Members of the National Union of Healthcare Workers (NUHW) are striking for safe staffing levels for nurses at Kaiser Los Angeles Medical Center (LAMC) and for the ability to provide timely, quality mental health and other clinical services to Kaiser members throughout Southern California. Workers are also protesting Kaiser’s proposed cuts to workers’ retirement and healthcare coverage at a time of record profits for the company, and management’s unfair labor practices.
Registered Nurses at Kaiser LAMC and Social Workers, Psychologists, Speech Pathologists, Audiologists, Health Educators and Dietitians from Kaiser facilities stretching from Kern County to San Diego will participate in the strike.
“Kaiser is so focused on profits that we’re forced to treat our mental health patients like products on an assembly line. That’s not how you help people in pain and anguish,” said Jim Clifford, Therapist at Otay Mesa Kaiser Psychiatry in San Diego. “We’re frontline caregivers and we need a voice in decision making so we can provide our patients with the care they deserve.”

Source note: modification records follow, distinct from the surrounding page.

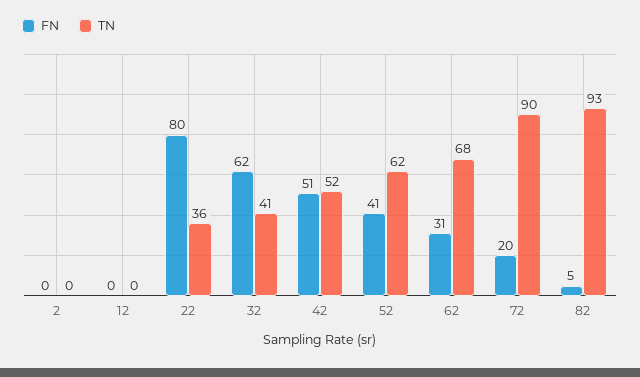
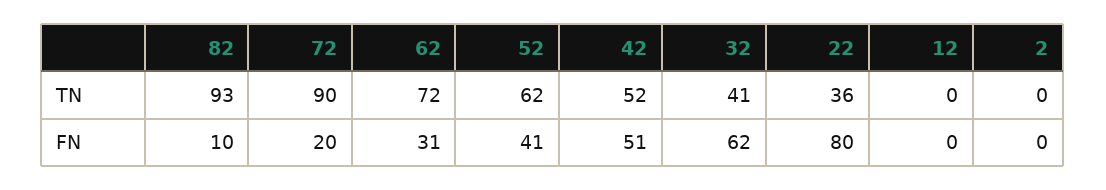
TN, 62: 68 -> 72
FN, 82: 5 -> 10

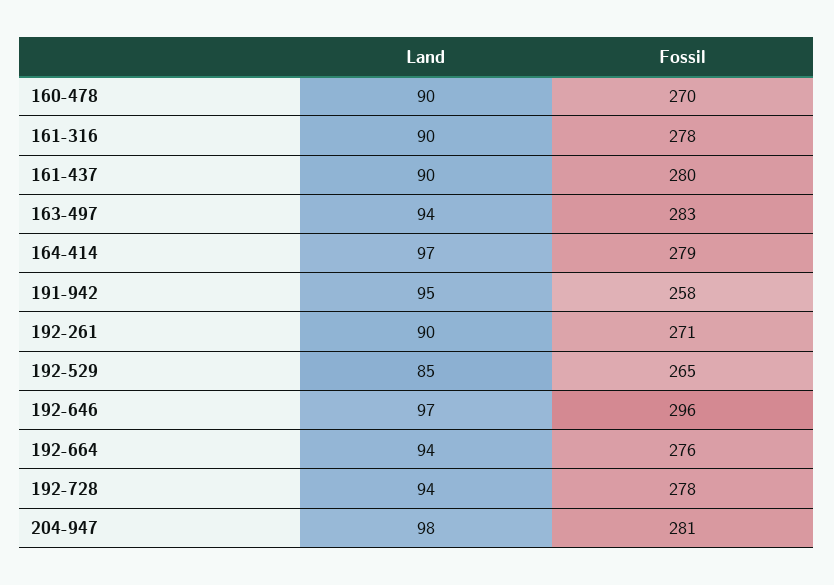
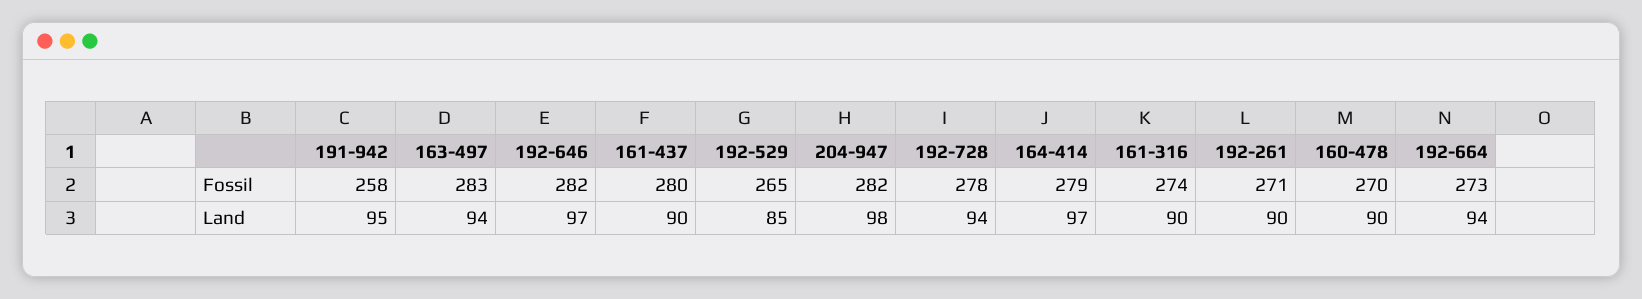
Fossil, 161-316: 278 -> 274
Fossil, 192-646: 296 -> 282
Fossil, 192-664: 276 -> 273
Fossil, 204-947: 281 -> 282

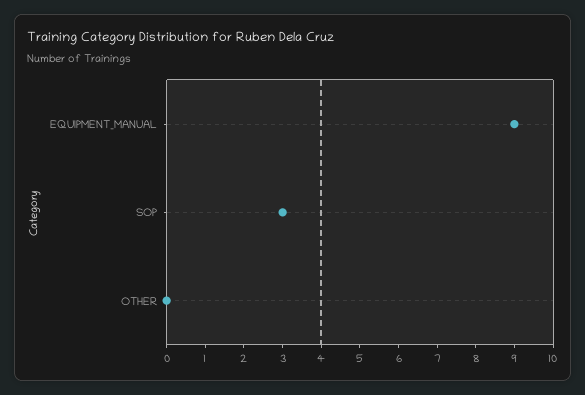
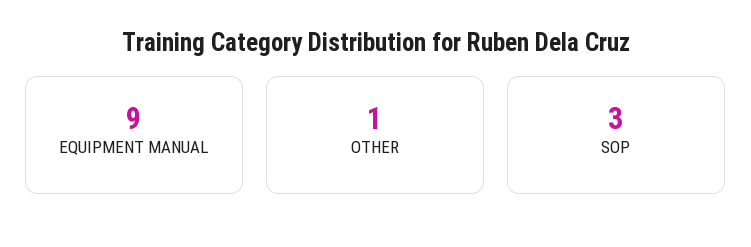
OTHER: 0 -> 1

On March 2, over 1,100 Registered Nurses at Kaiser LAMC struck for 24 hours to protest unsafe staffing levels at the hospital. Shortly after the strike, Kaiser continued to refuse to agree to the nurses’ safe staffing proposal, and proposed cuts to workers’ healthcare and retirement benefits even while experiencing one of the most profitable quarters in the company’s history. Two weeks ago, Kaiser announced 2011 first quarter profits of $921 million – over $10 million per day on average – bringing profits since 2009 to over $5 billion.
Kaiser’s remarkable profitability in recent years has resulted in major boosts in executive compensation, including a 31.3% raise from 2008-2009 for Southern California Regional President Ben Chu (from $1.24 million to $1.63 million) and an 11% raise for President/CEO George Halvorson ($7.1 million to $7.9 million). NUHW members argue that Kaiser’s enormous profits should be driven back into patient care, not executive compensation.
“Kaiser executives are making more money than ever and are giving themselves huge raises, but they refuse to provide nurses with the staff we need to take care of our patients properly,” said Roxana Valadez, an RN in the Pediatric Intensive Care Unit at Kaiser LAMC. “And now they’re not just keeping us understaffed, they also want to cut our benefits. Kaiser is becoming a worse and worse place to provide patient care and it won’t be long before skilled nurses no longer want to work for this employer. It’s Kaiser members who will pay the price for that, by being forced to pay higher premiums for lower quality care.”
In Northern California, 15,000 Kaiser nurses have language in their union contract that provides for enforceable safe staffing levels similar to what LAMC nurses have proposed. Kaiser recently agreed to a contract for Northern California RNs that includes none of the benefit cuts the company is pushing on nurses at LAMC.